Arch Intern Med. 1997 Feb 24;157(4):449-54.
Later-life depressive disorders are a major public health problem in primary care settings. A validated screening instrument might aid in the recognition of depression. However, available findings from younger patients may not generalize to older persons, and existing studies of screening instruments in older patient samples have suffered substantial methodological limitations.

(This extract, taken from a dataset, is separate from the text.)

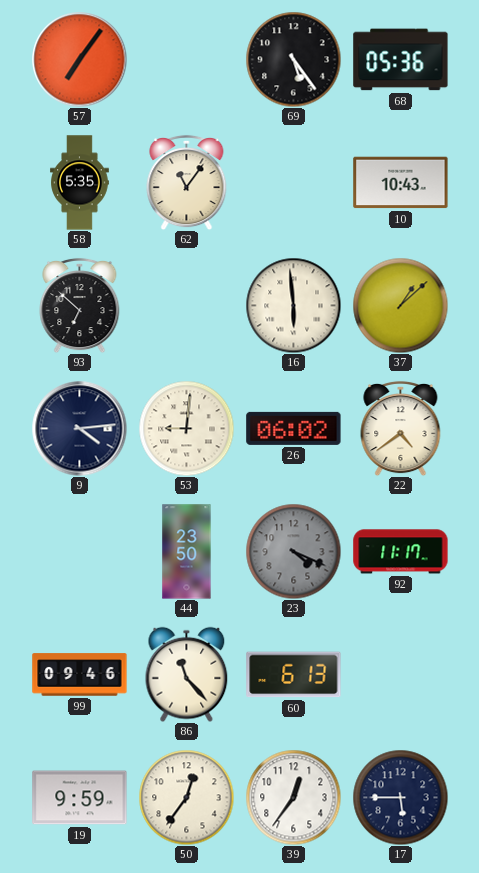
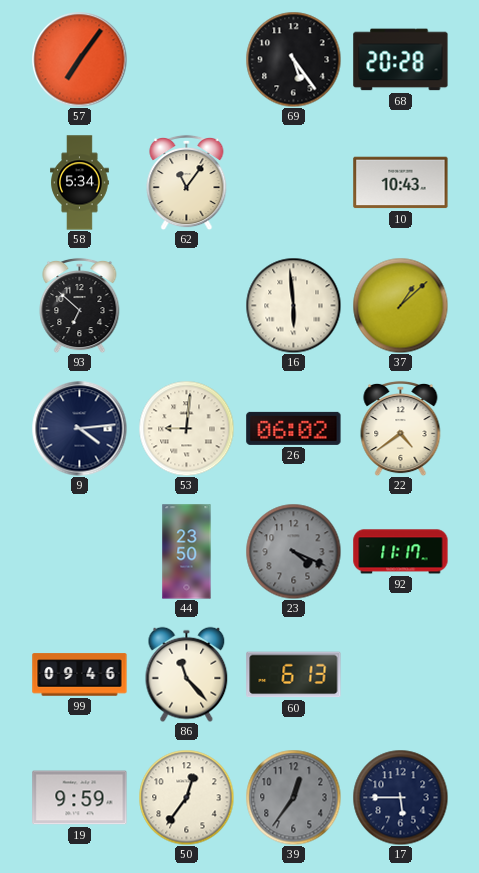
68: 05:36 -> 20:28
58: 5:35 -> 5:34
39 dial: white -> grey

One hundred thirty patients 60 years or older attending 3 primary care internists' practices participated in the study. Two screening scales were used: the Center for Epidemiologic Studies-Depression Scale (CES-D) and the Geriatric Depression Scale (GDS). The Structured Clinical Interview for the Diagnostic and Statistical Manual of Mental Disorders. Third Edition, Revised, was used to establish "gold standard" diagnoses including major and minor depressive disorders. Receiver operating curve analysis was used to determine each scale's operating characteristics.

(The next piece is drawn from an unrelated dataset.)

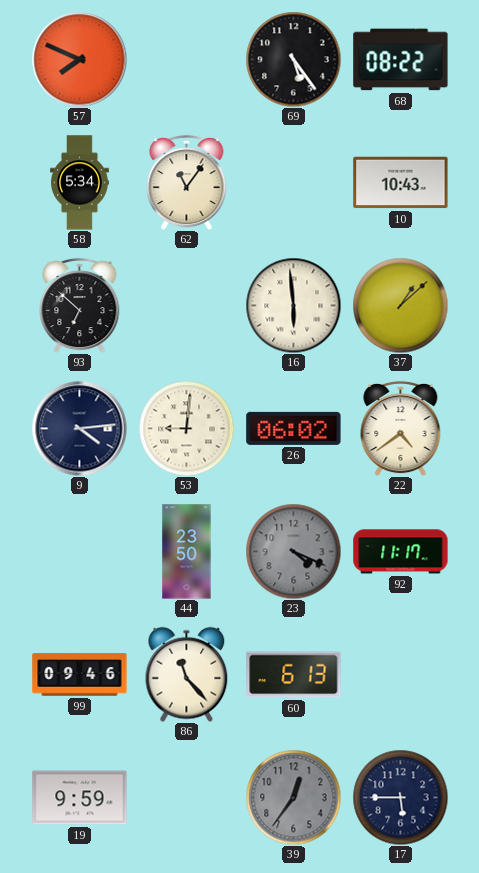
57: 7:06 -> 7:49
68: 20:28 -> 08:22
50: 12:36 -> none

Both the CES-D and the GDS had excellent properties in screening for major depression. The optimum cutoff point for the CES-D was 21, yielding a sensitivity of 92% and a specificity of 87%. The optimum cutoff point for the GDS was 10, yielding a sensitivity of 100% and a specificity of 84%. A shorter version of the GDS had a sensitivity of 92% and a specificity of 81% using a cutoff point of 5. All scales lost accuracy when used to detect minor depression or the presence of any depressive diagnosis.
The CES-D and the GDS have excellent properties for use as screening instruments for major depression in older primary care patients. Because the GDS's yes or no format may ease administration, primary care clinicians should consider its routine use in their practices.
晚年抑郁症是基层医疗环境中的一个主要公共卫生问题。一种经过验证的筛查工具可能有助于识别抑郁症。然而,来自年轻患者的现有研究结果可能不适用于老年人,并且在老年患者样本中对筛查工具的现有研究存在重大方法学局限性。
130名60岁及以上在3名基层医疗内科医生处就诊的患者参与了该研究。使用了两种筛查量表:流行病学研究中心抑郁量表(CES-D)和老年抑郁量表(GDS)。采用《精神障碍诊断与统计手册》第三版修订本的结构化临床访谈来确定包括重度和轻度抑郁症在内的“金标准”诊断。采用受试者工作特征曲线分析来确定每个量表的操作特征。
CES-D和GDS在筛查重度抑郁症方面均具有优异性能。CES-D的最佳截断点为21,灵敏度为92%,特异度为87%。GDS的最佳截断点为10,灵敏度为100%,特异度为84%。GDS的一个较短版本在截断点为5时灵敏度为92%,特异度为81%。当用于检测轻度抑郁症或任何抑郁诊断的存在时,所有量表的准确性均下降。
CES-D和GDS作为老年基层医疗患者重度抑郁症的筛查工具具有优异性能。由于GDS的是或否格式可能便于实施,基层医疗临床医生应考虑在其实践中常规使用。